Consequently, international cooperation is a critical aspect of the Norwegian management regime. For the most important fish stocks quota levels are set in cooperation with other countries, including Russia, Iceland, Faroe Islands and Greenland and EU Member States.
A primary basis for determining fishing quotas are the recommendations issued through ICES from Norwegian and international marine researchers. Norway attaches great importance to research, and actively seeks to acquire increased knowledge of the marine environment and resources, as well as expertise on the interaction of different species.

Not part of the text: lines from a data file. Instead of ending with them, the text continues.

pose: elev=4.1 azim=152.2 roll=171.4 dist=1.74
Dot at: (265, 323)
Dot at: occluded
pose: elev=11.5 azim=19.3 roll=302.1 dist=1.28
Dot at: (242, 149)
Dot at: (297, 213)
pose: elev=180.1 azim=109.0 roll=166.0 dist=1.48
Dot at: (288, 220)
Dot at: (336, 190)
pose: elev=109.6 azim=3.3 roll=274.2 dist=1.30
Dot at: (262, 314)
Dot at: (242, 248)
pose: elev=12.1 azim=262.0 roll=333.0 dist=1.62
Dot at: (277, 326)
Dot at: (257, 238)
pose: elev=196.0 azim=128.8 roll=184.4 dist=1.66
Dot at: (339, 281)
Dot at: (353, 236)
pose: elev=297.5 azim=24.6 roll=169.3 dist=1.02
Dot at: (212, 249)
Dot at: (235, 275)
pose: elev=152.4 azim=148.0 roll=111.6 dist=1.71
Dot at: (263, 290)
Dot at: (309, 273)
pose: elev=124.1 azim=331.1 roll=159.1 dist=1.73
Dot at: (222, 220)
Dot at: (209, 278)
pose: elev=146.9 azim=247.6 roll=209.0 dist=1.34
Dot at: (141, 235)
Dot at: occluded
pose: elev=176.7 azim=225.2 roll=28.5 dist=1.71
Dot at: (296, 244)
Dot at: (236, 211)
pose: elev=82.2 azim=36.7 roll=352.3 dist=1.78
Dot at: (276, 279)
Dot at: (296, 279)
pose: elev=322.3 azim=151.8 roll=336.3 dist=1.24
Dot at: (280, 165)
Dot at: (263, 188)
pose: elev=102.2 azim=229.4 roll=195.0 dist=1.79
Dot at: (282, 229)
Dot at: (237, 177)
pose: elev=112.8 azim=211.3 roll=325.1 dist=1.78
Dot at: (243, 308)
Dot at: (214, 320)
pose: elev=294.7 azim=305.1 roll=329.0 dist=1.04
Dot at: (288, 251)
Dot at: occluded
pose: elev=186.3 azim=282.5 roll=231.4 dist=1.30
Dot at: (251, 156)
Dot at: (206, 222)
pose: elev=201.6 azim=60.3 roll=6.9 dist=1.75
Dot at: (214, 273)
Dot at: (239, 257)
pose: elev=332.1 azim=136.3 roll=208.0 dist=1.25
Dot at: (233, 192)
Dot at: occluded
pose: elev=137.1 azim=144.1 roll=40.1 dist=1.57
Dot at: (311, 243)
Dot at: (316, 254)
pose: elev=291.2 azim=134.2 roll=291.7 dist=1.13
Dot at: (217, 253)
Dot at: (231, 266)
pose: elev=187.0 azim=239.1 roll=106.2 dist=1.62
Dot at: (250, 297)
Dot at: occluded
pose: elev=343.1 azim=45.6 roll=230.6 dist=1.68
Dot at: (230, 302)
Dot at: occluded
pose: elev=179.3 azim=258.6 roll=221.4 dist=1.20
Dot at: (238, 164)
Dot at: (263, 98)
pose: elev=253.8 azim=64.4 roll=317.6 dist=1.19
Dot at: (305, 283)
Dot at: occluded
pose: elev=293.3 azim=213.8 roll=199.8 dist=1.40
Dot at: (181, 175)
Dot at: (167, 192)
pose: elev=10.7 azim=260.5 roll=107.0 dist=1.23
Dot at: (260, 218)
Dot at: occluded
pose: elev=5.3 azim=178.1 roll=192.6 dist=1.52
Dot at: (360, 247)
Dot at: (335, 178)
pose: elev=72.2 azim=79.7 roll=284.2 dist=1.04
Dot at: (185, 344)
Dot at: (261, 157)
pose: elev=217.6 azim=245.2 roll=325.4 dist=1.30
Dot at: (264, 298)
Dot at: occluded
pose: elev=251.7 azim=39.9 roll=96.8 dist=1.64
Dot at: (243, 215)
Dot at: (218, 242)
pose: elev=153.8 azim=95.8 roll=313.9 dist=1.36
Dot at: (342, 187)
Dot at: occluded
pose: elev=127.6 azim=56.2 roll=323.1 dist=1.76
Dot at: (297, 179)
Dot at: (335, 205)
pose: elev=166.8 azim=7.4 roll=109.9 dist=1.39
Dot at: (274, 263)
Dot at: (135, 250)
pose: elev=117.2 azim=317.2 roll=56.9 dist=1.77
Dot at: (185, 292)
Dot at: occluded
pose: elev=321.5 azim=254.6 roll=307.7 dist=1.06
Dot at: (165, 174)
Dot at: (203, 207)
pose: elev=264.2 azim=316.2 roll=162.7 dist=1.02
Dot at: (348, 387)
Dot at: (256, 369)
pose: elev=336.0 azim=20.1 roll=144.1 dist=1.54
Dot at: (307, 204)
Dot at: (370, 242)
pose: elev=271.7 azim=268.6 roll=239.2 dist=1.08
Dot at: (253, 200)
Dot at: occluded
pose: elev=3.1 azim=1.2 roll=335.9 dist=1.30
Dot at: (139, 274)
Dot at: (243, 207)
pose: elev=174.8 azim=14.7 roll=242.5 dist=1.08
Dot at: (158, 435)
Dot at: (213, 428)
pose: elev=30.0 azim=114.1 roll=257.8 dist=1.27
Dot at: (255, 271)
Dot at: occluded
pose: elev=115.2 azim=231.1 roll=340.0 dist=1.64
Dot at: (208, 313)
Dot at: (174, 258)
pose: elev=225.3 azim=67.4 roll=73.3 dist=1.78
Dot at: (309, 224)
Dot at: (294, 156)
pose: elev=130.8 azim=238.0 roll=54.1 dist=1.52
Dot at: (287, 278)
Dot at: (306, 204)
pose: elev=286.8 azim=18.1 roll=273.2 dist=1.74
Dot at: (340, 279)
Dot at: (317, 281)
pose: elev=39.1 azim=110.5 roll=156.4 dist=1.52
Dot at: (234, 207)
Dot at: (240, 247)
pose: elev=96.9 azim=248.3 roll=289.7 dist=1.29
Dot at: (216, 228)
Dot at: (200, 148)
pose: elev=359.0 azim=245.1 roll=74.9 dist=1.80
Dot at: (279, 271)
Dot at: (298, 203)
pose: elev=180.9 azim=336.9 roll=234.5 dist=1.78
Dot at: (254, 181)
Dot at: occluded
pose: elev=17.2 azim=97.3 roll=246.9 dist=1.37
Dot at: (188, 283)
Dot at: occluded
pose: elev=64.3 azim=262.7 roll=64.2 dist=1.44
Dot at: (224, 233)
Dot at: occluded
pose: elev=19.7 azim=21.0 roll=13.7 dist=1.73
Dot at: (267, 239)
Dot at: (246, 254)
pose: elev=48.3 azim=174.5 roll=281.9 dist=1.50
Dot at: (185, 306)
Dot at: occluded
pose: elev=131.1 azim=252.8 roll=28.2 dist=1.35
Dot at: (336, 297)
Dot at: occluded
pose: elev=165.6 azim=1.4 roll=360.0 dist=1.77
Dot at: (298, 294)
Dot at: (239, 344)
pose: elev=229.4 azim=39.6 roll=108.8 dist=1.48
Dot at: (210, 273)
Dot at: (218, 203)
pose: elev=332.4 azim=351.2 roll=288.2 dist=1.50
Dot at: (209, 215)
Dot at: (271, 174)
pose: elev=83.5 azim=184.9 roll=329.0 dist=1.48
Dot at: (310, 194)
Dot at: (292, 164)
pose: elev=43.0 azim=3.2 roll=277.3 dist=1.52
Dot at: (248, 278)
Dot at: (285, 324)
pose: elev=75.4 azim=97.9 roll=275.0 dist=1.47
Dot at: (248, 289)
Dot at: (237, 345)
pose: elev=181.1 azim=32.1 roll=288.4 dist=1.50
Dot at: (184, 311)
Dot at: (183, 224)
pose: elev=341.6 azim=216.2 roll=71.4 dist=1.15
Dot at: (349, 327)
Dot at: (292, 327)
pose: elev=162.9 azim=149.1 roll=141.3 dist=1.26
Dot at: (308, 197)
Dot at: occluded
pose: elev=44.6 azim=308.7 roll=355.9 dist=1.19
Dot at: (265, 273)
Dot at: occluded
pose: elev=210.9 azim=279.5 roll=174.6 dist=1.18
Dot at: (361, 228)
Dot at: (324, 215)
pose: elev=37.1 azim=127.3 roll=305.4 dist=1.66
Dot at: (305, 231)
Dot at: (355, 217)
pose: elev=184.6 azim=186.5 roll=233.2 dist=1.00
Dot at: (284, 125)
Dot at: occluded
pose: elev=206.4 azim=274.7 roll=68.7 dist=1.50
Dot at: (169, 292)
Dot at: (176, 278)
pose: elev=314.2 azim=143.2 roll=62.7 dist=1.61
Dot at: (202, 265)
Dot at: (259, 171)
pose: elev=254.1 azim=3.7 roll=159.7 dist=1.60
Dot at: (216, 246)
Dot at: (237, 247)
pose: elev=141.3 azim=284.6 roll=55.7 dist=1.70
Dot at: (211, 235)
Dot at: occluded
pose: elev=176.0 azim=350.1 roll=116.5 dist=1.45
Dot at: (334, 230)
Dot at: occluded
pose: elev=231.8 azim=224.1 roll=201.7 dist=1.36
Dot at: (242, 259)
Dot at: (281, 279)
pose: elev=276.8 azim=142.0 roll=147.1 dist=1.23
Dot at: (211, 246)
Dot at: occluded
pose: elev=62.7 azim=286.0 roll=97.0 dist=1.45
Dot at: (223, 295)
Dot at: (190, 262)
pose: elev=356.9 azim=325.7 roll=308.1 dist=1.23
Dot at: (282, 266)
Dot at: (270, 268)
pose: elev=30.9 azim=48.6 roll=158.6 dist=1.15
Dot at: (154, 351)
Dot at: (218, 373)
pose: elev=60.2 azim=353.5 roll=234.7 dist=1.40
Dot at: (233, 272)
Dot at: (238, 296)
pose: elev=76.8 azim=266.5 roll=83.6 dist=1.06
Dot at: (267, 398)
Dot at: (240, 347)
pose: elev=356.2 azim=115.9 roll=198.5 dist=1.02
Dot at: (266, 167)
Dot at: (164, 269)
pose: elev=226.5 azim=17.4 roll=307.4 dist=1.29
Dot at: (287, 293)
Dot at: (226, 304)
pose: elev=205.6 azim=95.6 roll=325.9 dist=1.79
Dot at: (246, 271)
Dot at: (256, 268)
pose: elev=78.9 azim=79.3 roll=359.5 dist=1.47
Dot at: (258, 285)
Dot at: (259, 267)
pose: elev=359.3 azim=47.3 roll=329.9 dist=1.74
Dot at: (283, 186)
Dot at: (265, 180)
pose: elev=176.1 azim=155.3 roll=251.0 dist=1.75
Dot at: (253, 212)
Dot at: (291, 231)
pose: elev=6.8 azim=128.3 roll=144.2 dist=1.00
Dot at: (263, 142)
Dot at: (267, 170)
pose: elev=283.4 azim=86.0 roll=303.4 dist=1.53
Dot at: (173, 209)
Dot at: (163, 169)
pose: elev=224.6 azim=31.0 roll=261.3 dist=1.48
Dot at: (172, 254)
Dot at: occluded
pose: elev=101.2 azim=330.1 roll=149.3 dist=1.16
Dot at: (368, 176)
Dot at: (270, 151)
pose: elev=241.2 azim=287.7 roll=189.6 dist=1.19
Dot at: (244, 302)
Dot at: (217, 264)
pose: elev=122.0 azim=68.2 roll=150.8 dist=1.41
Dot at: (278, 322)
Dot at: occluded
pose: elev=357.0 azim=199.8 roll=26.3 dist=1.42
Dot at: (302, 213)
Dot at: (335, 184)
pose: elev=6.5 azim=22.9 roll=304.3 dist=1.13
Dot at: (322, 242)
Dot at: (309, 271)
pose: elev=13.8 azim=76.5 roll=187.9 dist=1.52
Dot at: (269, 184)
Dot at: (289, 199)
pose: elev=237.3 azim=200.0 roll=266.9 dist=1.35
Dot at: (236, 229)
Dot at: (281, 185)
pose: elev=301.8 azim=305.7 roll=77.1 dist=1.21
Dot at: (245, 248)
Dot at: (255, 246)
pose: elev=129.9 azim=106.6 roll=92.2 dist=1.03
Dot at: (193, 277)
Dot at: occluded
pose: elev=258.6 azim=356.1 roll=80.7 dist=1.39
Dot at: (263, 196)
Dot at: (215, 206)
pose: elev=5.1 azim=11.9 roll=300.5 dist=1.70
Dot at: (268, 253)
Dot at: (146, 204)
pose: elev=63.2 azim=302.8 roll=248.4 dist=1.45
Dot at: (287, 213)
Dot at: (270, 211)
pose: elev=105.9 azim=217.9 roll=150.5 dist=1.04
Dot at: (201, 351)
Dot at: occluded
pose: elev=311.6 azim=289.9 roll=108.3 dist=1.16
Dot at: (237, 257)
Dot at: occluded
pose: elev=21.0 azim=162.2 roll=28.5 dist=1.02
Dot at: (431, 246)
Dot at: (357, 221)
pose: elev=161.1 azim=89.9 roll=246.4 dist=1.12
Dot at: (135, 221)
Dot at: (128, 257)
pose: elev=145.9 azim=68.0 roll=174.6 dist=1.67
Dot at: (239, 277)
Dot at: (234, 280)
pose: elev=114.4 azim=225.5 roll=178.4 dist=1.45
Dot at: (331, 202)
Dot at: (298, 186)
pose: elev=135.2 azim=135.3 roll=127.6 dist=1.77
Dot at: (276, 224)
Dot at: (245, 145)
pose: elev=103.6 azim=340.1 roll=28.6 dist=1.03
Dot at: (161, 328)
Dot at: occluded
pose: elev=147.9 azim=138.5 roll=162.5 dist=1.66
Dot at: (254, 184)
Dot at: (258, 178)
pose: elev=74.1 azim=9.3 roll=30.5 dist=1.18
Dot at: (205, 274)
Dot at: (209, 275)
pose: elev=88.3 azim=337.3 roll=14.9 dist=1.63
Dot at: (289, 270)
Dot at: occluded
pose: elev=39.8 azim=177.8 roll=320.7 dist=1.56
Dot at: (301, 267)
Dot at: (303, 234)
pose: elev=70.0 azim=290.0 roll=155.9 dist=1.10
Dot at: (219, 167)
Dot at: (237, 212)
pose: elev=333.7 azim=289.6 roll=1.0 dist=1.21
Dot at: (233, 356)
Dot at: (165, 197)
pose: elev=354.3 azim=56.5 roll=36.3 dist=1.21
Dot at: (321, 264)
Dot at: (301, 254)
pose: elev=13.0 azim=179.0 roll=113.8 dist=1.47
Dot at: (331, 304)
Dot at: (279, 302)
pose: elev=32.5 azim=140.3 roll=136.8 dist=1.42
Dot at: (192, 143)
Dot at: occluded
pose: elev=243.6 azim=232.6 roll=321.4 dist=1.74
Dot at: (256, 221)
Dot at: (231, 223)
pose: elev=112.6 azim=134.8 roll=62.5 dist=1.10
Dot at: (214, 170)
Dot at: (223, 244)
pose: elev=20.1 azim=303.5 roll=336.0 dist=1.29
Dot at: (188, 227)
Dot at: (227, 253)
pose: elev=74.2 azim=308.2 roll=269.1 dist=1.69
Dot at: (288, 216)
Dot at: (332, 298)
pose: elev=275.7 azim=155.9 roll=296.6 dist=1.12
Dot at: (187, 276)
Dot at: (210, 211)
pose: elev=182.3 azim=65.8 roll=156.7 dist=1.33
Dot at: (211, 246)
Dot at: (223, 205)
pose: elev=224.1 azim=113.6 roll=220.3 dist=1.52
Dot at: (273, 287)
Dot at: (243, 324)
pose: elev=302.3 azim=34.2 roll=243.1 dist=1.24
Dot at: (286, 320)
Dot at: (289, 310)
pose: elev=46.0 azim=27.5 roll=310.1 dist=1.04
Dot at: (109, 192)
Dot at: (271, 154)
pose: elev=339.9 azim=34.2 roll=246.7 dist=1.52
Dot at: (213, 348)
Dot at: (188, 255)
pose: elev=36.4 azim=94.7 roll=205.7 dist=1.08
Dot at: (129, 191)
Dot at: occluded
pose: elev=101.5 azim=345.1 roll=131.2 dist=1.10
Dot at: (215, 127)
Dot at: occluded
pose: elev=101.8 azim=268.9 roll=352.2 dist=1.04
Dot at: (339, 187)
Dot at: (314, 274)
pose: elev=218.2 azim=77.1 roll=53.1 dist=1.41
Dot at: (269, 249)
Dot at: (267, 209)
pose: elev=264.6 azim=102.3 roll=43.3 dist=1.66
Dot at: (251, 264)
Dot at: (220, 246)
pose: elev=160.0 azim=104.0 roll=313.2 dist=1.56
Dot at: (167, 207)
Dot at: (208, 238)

Monitoring, Control and Surveillance is directed at the entire production chain, from when the fish is caught in the sea, through its storage and sale to its export abroad. Both Norwegian and foreign fishing vessels are subject to stringent controls in all Norwegian fishing waters. The Coast Guard annually performs more than 1,800 inspections of Norwegian and foreign vessels operating in Norwegian waters.
Vessels over 24 metres (15 metres for vessels from EU) are required to carry satellite transponders that permit their activities to be tracked 24 hours a day, all year round. Once catches have been landed, the landing data are cross-checked against the fishing rights of the vessel. This task is performed by the fish sales organizations and the Directorate of Fisheries.
In addition to the Coast Guard and the Directorate of Fisheries, control activity is also carried out by the fishermens own sales organisations. The sales organisations are responsible for gathering (collecting) statistics in connection with first-hand sale of fish and fishproducts. The information is then transmitted to the Directorate of Fisheries.